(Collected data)
━━━
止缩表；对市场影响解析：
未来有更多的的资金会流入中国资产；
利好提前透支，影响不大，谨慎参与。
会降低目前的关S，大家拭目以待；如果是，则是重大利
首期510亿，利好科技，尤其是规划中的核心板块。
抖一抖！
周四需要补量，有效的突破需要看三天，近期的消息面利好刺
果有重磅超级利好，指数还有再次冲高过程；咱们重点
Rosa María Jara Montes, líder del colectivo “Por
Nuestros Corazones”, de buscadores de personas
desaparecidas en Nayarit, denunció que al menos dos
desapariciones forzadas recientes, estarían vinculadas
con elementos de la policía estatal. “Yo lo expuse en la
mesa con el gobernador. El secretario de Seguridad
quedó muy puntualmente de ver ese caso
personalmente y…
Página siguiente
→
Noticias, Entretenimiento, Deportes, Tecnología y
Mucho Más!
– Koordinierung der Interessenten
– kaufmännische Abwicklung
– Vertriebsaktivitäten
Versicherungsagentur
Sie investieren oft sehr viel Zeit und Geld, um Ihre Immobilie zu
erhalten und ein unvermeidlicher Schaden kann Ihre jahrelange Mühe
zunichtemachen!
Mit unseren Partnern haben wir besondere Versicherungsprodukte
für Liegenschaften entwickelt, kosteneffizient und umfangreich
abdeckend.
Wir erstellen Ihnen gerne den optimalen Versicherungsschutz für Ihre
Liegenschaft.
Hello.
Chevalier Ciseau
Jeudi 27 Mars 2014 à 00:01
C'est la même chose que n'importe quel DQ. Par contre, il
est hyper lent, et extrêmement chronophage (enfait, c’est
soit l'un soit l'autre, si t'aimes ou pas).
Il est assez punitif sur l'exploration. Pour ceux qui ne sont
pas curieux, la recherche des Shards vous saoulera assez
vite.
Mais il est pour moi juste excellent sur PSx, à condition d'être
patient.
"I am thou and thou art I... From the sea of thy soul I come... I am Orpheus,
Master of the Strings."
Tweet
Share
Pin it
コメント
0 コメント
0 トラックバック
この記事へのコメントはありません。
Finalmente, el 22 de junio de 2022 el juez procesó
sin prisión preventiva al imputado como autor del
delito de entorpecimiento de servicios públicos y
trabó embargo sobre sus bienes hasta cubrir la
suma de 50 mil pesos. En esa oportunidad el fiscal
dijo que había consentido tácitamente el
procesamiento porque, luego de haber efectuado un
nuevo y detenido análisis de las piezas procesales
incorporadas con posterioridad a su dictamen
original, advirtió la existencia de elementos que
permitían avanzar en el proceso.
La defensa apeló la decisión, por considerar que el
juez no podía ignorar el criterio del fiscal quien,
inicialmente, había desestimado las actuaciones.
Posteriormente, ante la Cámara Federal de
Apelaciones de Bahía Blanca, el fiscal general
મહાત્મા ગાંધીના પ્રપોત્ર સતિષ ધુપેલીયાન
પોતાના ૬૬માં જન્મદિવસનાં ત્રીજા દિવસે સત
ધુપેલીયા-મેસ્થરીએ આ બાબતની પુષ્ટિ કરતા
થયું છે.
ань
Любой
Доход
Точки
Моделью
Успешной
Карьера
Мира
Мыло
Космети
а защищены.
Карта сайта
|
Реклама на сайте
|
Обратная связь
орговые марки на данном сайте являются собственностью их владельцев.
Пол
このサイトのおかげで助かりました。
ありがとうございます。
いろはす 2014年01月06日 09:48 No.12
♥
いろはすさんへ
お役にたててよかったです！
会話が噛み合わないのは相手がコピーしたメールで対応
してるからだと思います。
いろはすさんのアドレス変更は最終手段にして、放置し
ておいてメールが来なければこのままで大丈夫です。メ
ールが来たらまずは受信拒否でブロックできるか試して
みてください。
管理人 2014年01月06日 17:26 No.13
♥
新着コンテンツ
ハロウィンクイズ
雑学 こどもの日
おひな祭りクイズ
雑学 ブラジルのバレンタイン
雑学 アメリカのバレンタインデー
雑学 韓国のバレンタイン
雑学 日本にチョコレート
━━━
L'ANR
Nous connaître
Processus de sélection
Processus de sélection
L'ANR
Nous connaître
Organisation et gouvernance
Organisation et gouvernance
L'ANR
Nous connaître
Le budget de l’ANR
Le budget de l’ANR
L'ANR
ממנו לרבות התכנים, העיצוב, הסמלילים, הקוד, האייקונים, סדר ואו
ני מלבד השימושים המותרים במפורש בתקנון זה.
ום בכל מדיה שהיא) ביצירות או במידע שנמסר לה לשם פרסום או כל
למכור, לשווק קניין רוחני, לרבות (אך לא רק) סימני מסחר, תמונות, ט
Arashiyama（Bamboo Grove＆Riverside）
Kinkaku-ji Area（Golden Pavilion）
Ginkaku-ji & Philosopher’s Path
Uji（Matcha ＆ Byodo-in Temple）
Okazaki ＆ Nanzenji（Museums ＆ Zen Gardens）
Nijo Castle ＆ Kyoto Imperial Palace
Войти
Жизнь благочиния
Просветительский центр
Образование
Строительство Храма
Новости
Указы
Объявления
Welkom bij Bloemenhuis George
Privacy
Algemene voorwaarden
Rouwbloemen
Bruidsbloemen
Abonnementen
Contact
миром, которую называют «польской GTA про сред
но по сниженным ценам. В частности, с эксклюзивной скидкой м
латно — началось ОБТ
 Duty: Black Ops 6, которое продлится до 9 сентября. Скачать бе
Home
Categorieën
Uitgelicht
━━━
_TASK TO COMPLETE_
Check each line of the entries for the word "assez", then state the count alone.

_COMPLETED TASK_
2